**Records for this exercise**.
[Start of section]
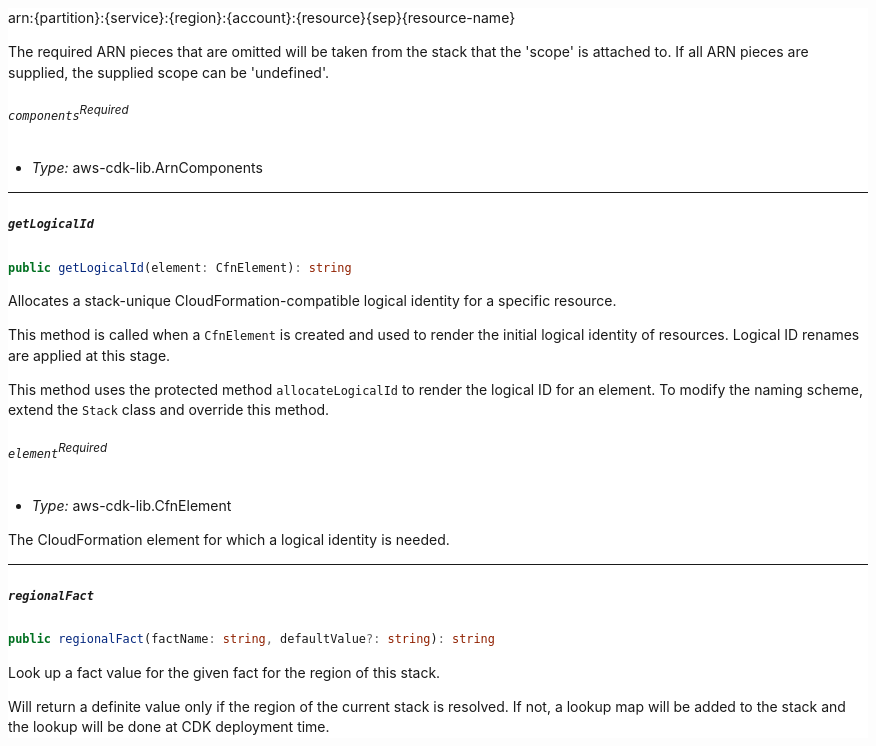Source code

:   arn:{partition}:{service}:{region}:{account}:{resource}{sep}{resource-name}

The required ARN pieces that are omitted will be taken from the stack that
the 'scope' is attached to. If all ARN pieces are supplied, the supplied scope
can be 'undefined'.

###### `components`<sup>Required</sup> <a name="components" id="@gammarers/aws-codepipeline-execution-state-change-notification-stack.CodePipelineExecutionStateChangeNotificationStack.formatArn.parameter.components"></a>

- *Type:* aws-cdk-lib.ArnComponents

---

##### `getLogicalId` <a name="getLogicalId" id="@gammarers/aws-codepipeline-execution-state-change-notification-stack.CodePipelineExecutionStateChangeNotificationStack.getLogicalId"></a>

```typescript
public getLogicalId(element: CfnElement): string
```

Allocates a stack-unique CloudFormation-compatible logical identity for a specific resource.

This method is called when a `CfnElement` is created and used to render the
initial logical identity of resources. Logical ID renames are applied at
this stage.

This method uses the protected method `allocateLogicalId` to render the
logical ID for an element. To modify the naming scheme, extend the `Stack`
class and override this method.

###### `element`<sup>Required</sup> <a name="element" id="@gammarers/aws-codepipeline-execution-state-change-notification-stack.CodePipelineExecutionStateChangeNotificationStack.getLogicalId.parameter.element"></a>

- *Type:* aws-cdk-lib.CfnElement

The CloudFormation element for which a logical identity is needed.

---

##### `regionalFact` <a name="regionalFact" id="@gammarers/aws-codepipeline-execution-state-change-notification-stack.CodePipelineExecutionStateChangeNotificationStack.regionalFact"></a>

```typescript
public regionalFact(factName: string, defaultValue?: string): string
```

Look up a fact value for the given fact for the region of this stack.

Will return a definite value only if the region of the current stack is resolved.
If not, a lookup map will be added to the stack and the lookup will be done at
CDK deployment time.
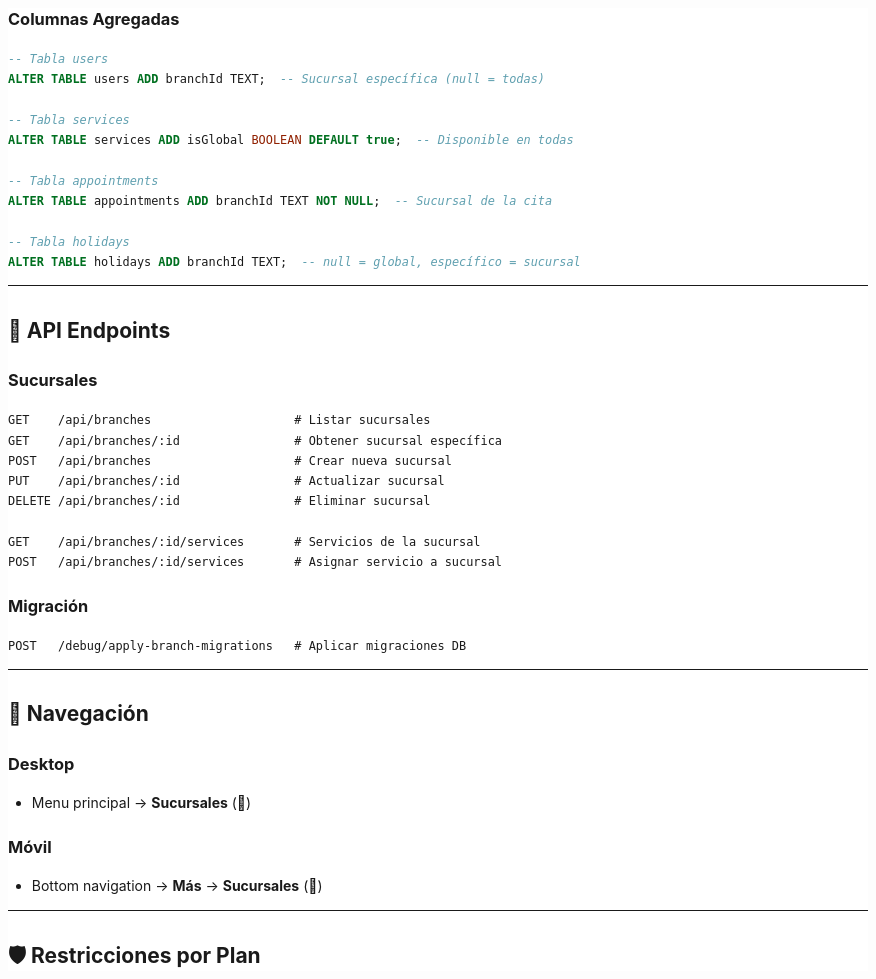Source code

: ### **Columnas Agregadas**
```sql
-- Tabla users
ALTER TABLE users ADD branchId TEXT;  -- Sucursal específica (null = todas)

-- Tabla services  
ALTER TABLE services ADD isGlobal BOOLEAN DEFAULT true;  -- Disponible en todas

-- Tabla appointments
ALTER TABLE appointments ADD branchId TEXT NOT NULL;  -- Sucursal de la cita

-- Tabla holidays
ALTER TABLE holidays ADD branchId TEXT;  -- null = global, específico = sucursal
```

---

## 🔗 **API Endpoints**

### **Sucursales**
```http
GET    /api/branches                    # Listar sucursales
GET    /api/branches/:id                # Obtener sucursal específica
POST   /api/branches                    # Crear nueva sucursal
PUT    /api/branches/:id                # Actualizar sucursal
DELETE /api/branches/:id                # Eliminar sucursal

GET    /api/branches/:id/services       # Servicios de la sucursal
POST   /api/branches/:id/services       # Asignar servicio a sucursal
```

### **Migración**
```http
POST   /debug/apply-branch-migrations   # Aplicar migraciones DB
```

---

## 📱 **Navegación**

### **Desktop**
- Menu principal → **Sucursales** (🏢)

### **Móvil**
- Bottom navigation → **Más** → **Sucursales** (🏢)

---

## 🛡️ **Restricciones por Plan**
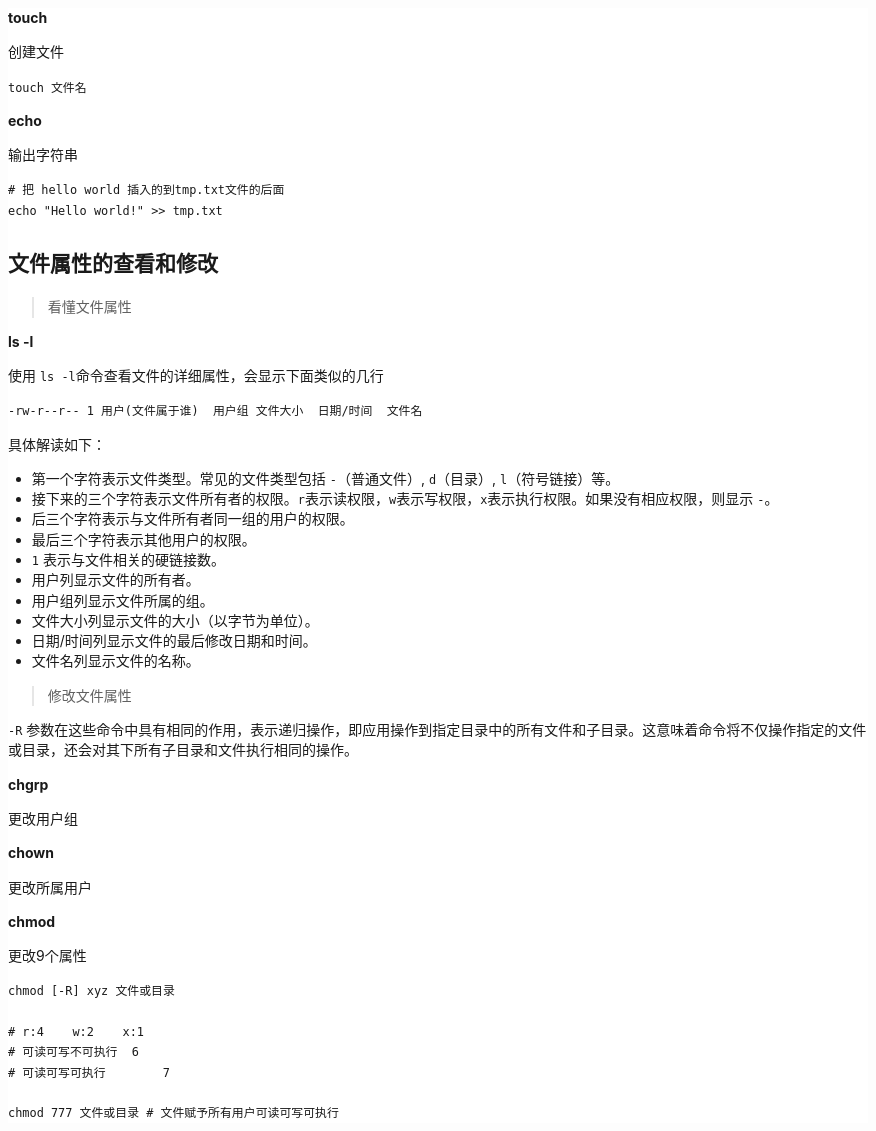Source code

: **touch**

 创建文件

```shell
touch 文件名
```

**echo**

 输出字符串

```shell
# 把 hello world 插入的到tmp.txt文件的后面
echo "Hello world!" >> tmp.txt
```

## 文件属性的查看和修改

> 看懂文件属性

**ls -l**

使用 `ls -l`命令查看文件的详细属性，会显示下面类似的几行

```shell
-rw-r--r-- 1 用户(文件属于谁)  用户组 文件大小  日期/时间  文件名
```

具体解读如下：

- 第一个字符表示文件类型。常见的文件类型包括 `-`（普通文件）, `d`（目录）, `l`（符号链接）等。
- 接下来的三个字符表示文件所有者的权限。`r`表示读权限，`w`表示写权限，`x`表示执行权限。如果没有相应权限，则显示 `-`。
- 后三个字符表示与文件所有者同一组的用户的权限。
- 最后三个字符表示其他用户的权限。
- `1` 表示与文件相关的硬链接数。
- 用户列显示文件的所有者。
- 用户组列显示文件所属的组。
- 文件大小列显示文件的大小（以字节为单位）。
- 日期/时间列显示文件的最后修改日期和时间。
- 文件名列显示文件的名称。

> 修改文件属性



`-R` 参数在这些命令中具有相同的作用，表示递归操作，即应用操作到指定目录中的所有文件和子目录。这意味着命令将不仅操作指定的文件或目录，还会对其下所有子目录和文件执行相同的操作。

**chgrp**

 更改用户组

**chown**

更改所属用户

**chmod**

 更改9个属性

```shell
chmod [-R] xyz 文件或目录

# r:4    w:2    x:1
# 可读可写不可执行	6
# 可读可写可执行		 7

chmod 777 文件或目录 # 文件赋予所有用户可读可写可执行
```
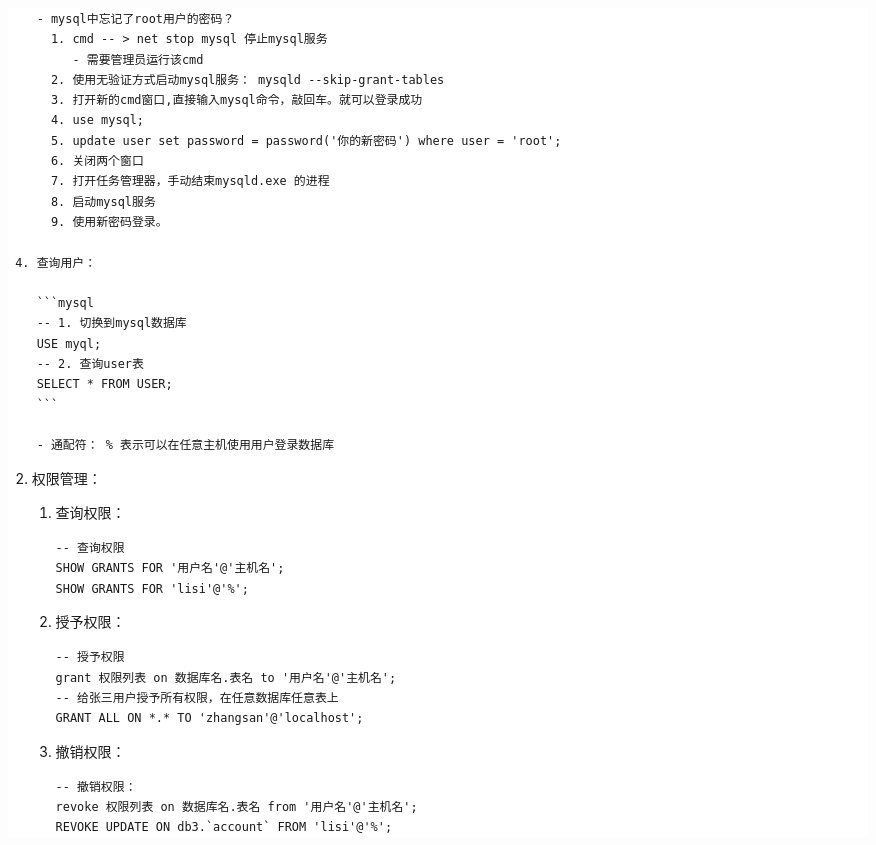         - mysql中忘记了root用户的密码？
          1. cmd -- > net stop mysql 停止mysql服务
             - 需要管理员运行该cmd
          2. 使用无验证方式启动mysql服务： mysqld --skip-grant-tables
          3. 打开新的cmd窗口,直接输入mysql命令，敲回车。就可以登录成功
          4. use mysql;
          5. update user set password = password('你的新密码') where user = 'root';
          6. 关闭两个窗口
          7. 打开任务管理器，手动结束mysqld.exe 的进程
          8. 启动mysql服务
          9. 使用新密码登录。

     4. 查询用户：

        ```mysql
        -- 1. 切换到mysql数据库
        USE myql;
        -- 2. 查询user表
        SELECT * FROM USER;
        ```

        - 通配符： % 表示可以在任意主机使用用户登录数据库

  2. 权限管理：

     1. 查询权限：

        ```mysql
        -- 查询权限
        SHOW GRANTS FOR '用户名'@'主机名';
        SHOW GRANTS FOR 'lisi'@'%';
        ```

     2. 授予权限：

        ```mysql
        -- 授予权限
        grant 权限列表 on 数据库名.表名 to '用户名'@'主机名';
        -- 给张三用户授予所有权限，在任意数据库任意表上
        GRANT ALL ON *.* TO 'zhangsan'@'localhost';
        ```

     3. 撤销权限：

        ```mysql
        -- 撤销权限：
        revoke 权限列表 on 数据库名.表名 from '用户名'@'主机名';
        REVOKE UPDATE ON db3.`account` FROM 'lisi'@'%';
        ```

        





























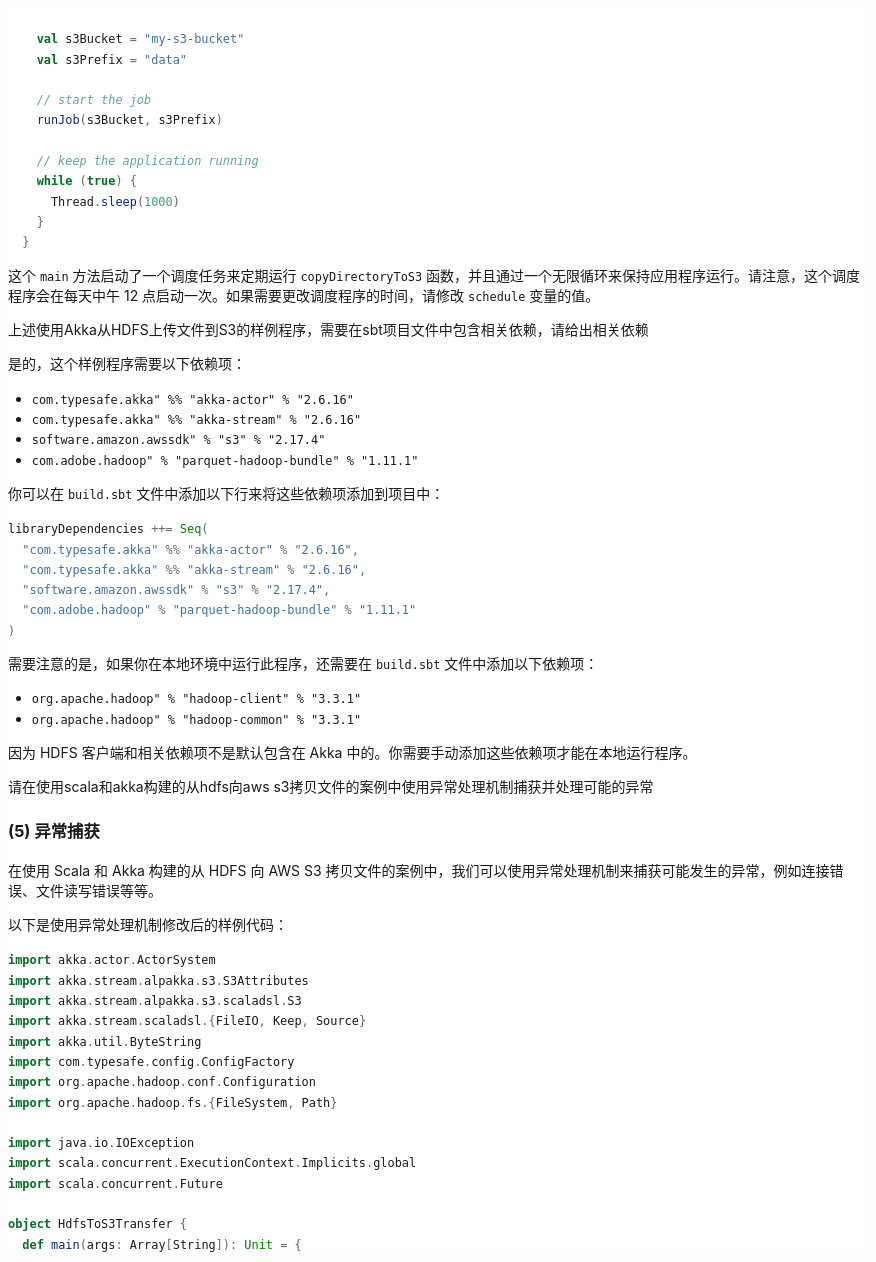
 ```scala

    val s3Bucket = "my-s3-bucket"
    val s3Prefix = "data"
    
    // start the job
    runJob(s3Bucket, s3Prefix)

    // keep the application running
    while (true) {
      Thread.sleep(1000)
    }
  }

```

这个 `main` 方法启动了一个调度任务来定期运行 `copyDirectoryToS3` 函数，并且通过一个无限循环来保持应用程序运行。请注意，这个调度程序会在每天中午 12 点启动一次。如果需要更改调度程序的时间，请修改 `schedule` 变量的值。

上述使用Akka从HDFS上传文件到S3的样例程序，需要在sbt项目文件中包含相关依赖，请给出相关依赖

是的，这个样例程序需要以下依赖项：

- `com.typesafe.akka" %% "akka-actor" % "2.6.16"`
- `com.typesafe.akka" %% "akka-stream" % "2.6.16"`
- `software.amazon.awssdk" % "s3" % "2.17.4"`
- `com.adobe.hadoop" % "parquet-hadoop-bundle" % "1.11.1"`

你可以在 `build.sbt` 文件中添加以下行来将这些依赖项添加到项目中：

```scala
libraryDependencies ++= Seq(
  "com.typesafe.akka" %% "akka-actor" % "2.6.16",
  "com.typesafe.akka" %% "akka-stream" % "2.6.16",
  "software.amazon.awssdk" % "s3" % "2.17.4",
  "com.adobe.hadoop" % "parquet-hadoop-bundle" % "1.11.1"
)
```

需要注意的是，如果你在本地环境中运行此程序，还需要在 `build.sbt` 文件中添加以下依赖项：

- `org.apache.hadoop" % "hadoop-client" % "3.3.1"`
- `org.apache.hadoop" % "hadoop-common" % "3.3.1"`

因为 HDFS 客户端和相关依赖项不是默认包含在 Akka 中的。你需要手动添加这些依赖项才能在本地运行程序。

请在使用scala和akka构建的从hdfs向aws s3拷贝文件的案例中使用异常处理机制捕获并处理可能的异常

### (5) 异常捕获

在使用 Scala 和 Akka 构建的从 HDFS 向 AWS S3 拷贝文件的案例中，我们可以使用异常处理机制来捕获可能发生的异常，例如连接错误、文件读写错误等等。

以下是使用异常处理机制修改后的样例代码：

```scala
import akka.actor.ActorSystem
import akka.stream.alpakka.s3.S3Attributes
import akka.stream.alpakka.s3.scaladsl.S3
import akka.stream.scaladsl.{FileIO, Keep, Source}
import akka.util.ByteString
import com.typesafe.config.ConfigFactory
import org.apache.hadoop.conf.Configuration
import org.apache.hadoop.fs.{FileSystem, Path}

import java.io.IOException
import scala.concurrent.ExecutionContext.Implicits.global
import scala.concurrent.Future

object HdfsToS3Transfer {
  def main(args: Array[String]): Unit = {
```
[End of section]
**Work item**. Reproduce each line of the records in which the word "amazon" appears.

**Task answer**.
- `software.amazon.awssdk" % "s3" % "2.17.4"`
  "software.amazon.awssdk" % "s3" % "2.17.4",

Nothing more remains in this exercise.